What kind of public impression has been left by Livni after more than a month of failed negotiations? Or perhaps the decision to go to elections and not give Shas more money would leave their mark on the Israeli public? And what is Labor’s situation in the wake of its grotesque agreement with Kadima? Where does Netanyahu stand, after making stately pretenses, but being in cahoots with Shas’ Eli Yishai while doing so? And what is Shas’ position among potential voters after rejecting Livni’s offer and gambling on child allowances?

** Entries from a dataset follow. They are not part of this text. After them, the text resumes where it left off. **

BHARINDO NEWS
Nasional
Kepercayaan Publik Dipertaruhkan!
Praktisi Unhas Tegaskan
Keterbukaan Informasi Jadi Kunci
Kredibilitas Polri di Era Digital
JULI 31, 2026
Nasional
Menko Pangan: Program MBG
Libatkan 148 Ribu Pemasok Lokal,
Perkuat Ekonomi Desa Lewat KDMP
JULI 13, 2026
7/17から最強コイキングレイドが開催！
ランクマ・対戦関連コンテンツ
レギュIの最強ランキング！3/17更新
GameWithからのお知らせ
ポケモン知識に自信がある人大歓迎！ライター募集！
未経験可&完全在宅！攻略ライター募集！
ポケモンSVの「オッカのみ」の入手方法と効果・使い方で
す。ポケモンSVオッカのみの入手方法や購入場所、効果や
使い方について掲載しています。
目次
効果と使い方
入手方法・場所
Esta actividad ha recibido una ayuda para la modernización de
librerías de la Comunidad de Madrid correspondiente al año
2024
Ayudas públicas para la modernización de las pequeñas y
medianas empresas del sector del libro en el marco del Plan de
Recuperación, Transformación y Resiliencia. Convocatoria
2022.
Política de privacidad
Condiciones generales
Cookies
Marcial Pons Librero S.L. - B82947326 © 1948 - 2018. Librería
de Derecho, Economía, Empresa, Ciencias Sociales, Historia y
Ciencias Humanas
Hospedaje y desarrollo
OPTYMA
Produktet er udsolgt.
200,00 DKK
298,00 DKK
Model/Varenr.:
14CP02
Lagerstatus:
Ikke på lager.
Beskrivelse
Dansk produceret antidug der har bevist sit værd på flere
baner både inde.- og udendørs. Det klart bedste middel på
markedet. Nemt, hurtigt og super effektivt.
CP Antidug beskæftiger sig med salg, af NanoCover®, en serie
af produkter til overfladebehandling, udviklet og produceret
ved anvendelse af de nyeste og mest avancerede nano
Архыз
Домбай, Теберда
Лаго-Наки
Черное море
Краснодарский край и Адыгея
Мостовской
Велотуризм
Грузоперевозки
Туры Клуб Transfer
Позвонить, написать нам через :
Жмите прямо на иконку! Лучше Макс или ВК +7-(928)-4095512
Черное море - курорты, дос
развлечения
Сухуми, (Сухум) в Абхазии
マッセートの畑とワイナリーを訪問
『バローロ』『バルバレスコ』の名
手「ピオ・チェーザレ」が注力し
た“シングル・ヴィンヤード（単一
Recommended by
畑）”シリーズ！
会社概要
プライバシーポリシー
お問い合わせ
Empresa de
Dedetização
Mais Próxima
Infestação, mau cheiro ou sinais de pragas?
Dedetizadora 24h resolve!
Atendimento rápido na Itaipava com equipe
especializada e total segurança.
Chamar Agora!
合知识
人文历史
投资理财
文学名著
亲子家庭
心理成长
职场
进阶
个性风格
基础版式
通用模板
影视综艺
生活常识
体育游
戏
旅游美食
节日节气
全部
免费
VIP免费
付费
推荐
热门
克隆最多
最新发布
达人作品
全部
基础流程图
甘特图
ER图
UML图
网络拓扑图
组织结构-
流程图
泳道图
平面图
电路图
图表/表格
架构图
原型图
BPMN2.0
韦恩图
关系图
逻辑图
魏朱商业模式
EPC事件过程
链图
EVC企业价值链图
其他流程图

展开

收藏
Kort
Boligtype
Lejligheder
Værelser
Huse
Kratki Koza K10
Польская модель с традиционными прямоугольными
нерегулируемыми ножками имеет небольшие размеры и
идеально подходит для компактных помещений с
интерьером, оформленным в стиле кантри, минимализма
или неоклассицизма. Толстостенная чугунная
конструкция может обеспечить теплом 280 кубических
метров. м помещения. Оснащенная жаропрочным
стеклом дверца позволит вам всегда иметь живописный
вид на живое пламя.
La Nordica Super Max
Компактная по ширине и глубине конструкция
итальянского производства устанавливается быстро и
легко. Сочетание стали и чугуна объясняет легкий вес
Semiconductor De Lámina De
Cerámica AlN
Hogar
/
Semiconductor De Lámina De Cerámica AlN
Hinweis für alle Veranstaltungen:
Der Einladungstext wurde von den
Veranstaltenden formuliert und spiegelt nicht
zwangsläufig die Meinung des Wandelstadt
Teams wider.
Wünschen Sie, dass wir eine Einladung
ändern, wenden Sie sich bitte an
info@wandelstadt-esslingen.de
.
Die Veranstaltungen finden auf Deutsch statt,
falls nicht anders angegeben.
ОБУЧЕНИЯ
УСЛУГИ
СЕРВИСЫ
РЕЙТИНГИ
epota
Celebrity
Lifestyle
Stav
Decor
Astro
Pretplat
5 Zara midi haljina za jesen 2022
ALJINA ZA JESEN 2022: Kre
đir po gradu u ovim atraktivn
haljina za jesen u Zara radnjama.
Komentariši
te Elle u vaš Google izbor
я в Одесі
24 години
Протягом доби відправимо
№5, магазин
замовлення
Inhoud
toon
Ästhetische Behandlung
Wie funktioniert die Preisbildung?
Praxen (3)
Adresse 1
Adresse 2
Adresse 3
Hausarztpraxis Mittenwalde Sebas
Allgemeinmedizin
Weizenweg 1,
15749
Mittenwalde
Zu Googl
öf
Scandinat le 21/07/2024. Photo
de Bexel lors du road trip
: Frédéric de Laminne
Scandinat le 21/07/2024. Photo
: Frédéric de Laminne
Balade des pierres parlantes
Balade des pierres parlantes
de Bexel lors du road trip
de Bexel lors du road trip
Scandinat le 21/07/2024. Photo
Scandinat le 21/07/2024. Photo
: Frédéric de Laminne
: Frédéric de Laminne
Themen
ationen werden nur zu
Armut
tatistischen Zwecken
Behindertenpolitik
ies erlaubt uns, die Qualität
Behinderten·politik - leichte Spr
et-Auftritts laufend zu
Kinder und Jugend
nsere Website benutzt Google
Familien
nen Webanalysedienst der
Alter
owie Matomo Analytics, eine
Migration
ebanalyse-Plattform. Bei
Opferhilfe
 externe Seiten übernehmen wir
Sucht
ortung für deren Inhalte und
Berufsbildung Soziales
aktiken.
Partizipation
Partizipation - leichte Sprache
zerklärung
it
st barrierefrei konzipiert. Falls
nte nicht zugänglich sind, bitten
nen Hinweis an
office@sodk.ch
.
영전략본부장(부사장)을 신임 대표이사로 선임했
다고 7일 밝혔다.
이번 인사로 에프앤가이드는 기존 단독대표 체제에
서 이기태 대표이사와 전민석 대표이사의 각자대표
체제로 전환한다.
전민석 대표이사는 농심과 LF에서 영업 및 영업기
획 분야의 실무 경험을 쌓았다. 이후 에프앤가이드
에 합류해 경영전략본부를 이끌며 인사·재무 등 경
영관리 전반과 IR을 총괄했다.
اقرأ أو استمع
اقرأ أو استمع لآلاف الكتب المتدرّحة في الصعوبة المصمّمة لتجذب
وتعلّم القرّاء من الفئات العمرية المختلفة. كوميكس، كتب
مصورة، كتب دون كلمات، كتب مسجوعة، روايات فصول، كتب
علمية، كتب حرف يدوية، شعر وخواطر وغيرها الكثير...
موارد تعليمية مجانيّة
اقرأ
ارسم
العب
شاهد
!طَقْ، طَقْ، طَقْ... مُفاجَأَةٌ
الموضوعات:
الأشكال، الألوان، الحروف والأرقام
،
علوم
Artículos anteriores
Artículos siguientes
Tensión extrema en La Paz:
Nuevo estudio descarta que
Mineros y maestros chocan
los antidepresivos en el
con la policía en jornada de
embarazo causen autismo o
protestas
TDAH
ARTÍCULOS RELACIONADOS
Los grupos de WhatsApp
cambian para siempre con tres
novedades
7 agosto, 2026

A poll conducted by the Dahaf Institute, headed by Mina Tzemach, on behalf of Yedioth Ahronoth Sunday showed that had elections been held today, Kadima would win with 29 Knesset seats, followed by Likud with 26. Meanwhile, Labor and Shas would win only 11 seats each. The dead-heat between Livni and Netanyahu leads us to conclude that the battle for forming the government following the elections will pit the two large blocs against each other – the rightist bloc headed by Netanyahu, and the leftist bloc headed by Livni.
Should the person tasked with forming the next government – Livni or Netanyahu – decide to establish a national unity government, Shas could end up finding itself with little influence and even smaller child allowances.